> WHAT TO PRODUCE: What you return should be each line of the data containing the string "executed".

> MATERIAL FOR THIS TASK:
────────

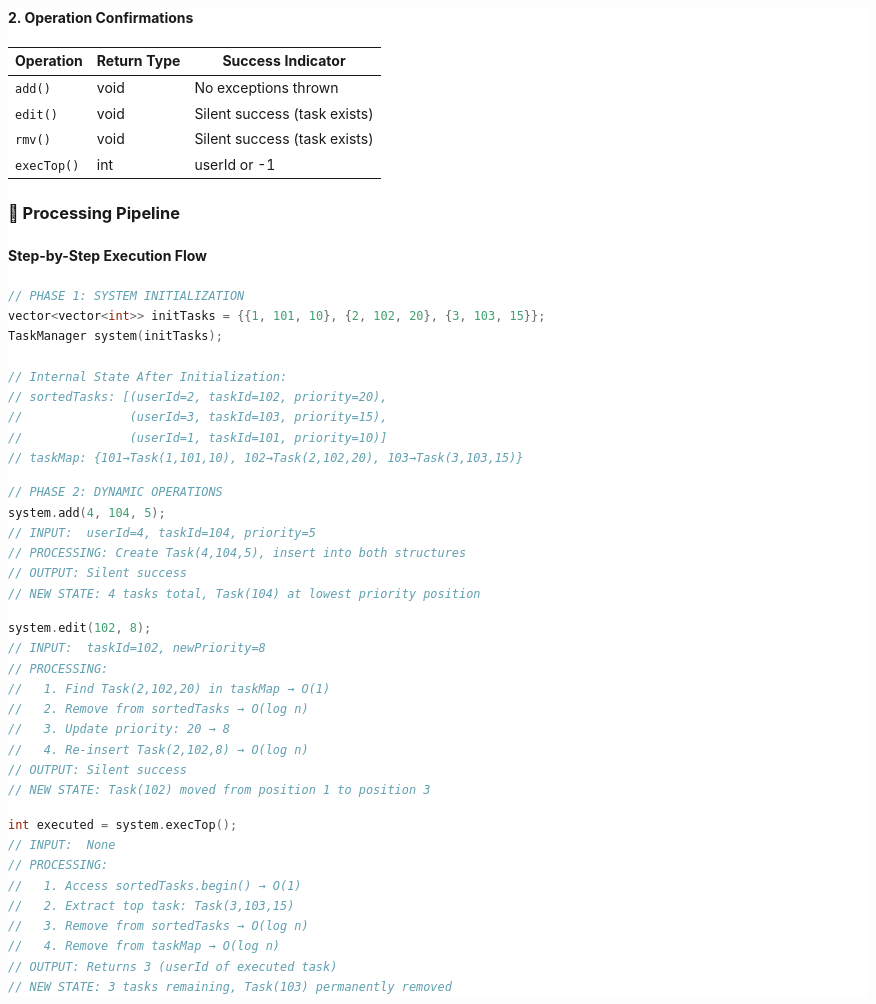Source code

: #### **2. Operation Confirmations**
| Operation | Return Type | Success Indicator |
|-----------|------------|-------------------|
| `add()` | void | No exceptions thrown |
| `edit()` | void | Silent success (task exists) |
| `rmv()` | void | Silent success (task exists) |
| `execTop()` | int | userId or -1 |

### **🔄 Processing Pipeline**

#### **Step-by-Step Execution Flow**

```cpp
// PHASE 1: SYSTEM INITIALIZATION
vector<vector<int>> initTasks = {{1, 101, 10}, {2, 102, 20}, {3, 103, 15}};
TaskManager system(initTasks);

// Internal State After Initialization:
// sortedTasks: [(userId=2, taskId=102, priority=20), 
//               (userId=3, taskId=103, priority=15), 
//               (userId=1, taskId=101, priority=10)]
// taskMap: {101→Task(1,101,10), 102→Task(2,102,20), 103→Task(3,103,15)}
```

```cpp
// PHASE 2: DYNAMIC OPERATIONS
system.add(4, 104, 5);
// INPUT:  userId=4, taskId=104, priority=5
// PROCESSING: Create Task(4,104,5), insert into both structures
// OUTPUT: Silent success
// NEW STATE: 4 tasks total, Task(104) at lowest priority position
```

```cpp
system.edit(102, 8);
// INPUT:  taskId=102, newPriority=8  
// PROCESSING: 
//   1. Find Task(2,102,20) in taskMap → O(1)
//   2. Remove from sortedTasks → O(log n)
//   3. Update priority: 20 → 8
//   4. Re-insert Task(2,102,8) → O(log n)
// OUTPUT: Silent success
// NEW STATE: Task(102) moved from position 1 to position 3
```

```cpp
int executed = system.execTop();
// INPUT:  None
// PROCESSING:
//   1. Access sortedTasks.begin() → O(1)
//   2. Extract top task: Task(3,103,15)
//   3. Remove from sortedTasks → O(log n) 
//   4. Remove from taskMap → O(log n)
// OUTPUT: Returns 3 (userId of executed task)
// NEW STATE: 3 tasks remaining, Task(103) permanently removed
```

────────

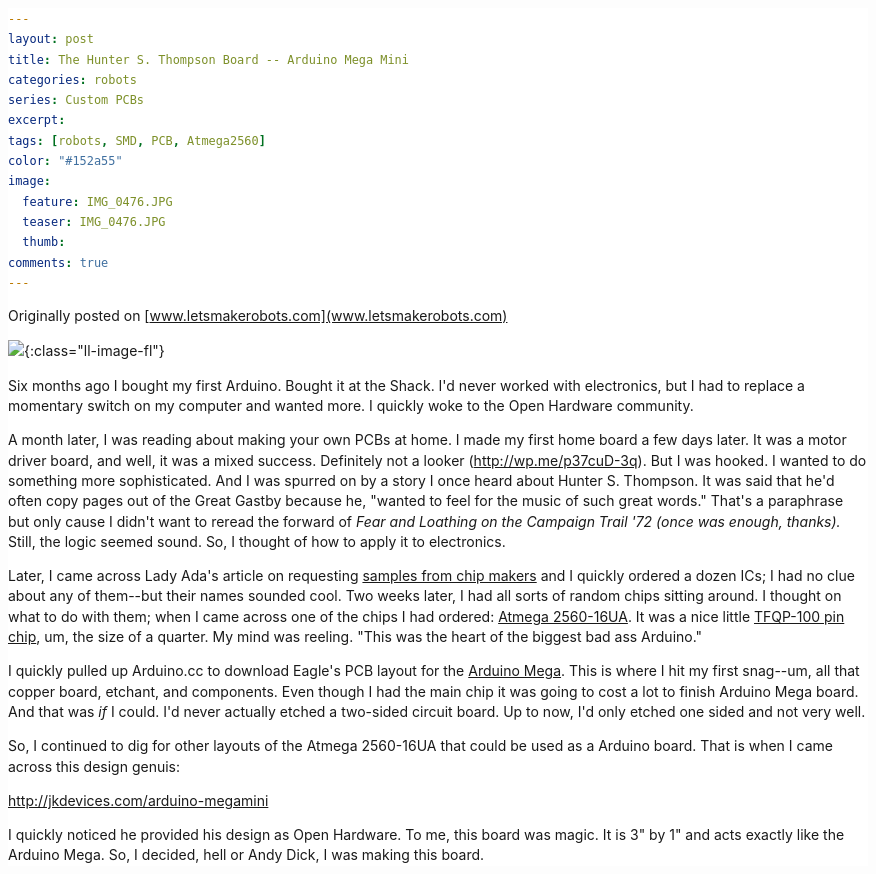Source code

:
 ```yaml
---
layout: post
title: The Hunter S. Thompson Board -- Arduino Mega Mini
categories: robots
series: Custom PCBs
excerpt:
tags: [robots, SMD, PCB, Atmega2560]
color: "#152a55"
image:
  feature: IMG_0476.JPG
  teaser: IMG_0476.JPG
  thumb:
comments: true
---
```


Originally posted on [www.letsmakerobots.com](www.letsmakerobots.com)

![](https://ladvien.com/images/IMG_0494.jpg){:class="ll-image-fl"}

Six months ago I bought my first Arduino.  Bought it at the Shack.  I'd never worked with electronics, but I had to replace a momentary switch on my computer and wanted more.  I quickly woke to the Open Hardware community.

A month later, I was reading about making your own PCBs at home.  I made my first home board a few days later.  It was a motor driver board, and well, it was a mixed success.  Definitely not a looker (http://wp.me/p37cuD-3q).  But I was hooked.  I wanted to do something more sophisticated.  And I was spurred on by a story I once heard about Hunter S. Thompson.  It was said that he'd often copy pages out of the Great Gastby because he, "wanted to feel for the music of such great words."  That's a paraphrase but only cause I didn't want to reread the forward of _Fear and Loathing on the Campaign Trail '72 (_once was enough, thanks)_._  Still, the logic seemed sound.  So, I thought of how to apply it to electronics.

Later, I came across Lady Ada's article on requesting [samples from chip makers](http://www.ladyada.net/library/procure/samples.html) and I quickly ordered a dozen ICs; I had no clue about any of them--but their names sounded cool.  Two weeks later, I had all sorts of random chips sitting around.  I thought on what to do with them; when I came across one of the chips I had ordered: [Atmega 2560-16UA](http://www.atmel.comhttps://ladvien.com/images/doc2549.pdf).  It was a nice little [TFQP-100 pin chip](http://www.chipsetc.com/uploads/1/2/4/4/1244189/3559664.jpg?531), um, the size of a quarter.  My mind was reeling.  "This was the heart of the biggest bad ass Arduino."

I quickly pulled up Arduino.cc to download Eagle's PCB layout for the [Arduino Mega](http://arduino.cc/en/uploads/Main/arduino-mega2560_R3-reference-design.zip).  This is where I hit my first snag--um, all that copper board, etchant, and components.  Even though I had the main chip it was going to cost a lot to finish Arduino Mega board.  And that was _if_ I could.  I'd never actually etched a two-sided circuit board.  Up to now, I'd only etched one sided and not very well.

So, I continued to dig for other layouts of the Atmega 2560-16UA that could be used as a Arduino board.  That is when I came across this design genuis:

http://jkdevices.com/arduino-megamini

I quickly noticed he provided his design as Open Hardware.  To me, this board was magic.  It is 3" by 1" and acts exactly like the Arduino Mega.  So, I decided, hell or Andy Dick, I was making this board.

────────

> TASK RESULT:
int executed = system.execTop();
// OUTPUT: Returns 3 (userId of executed task)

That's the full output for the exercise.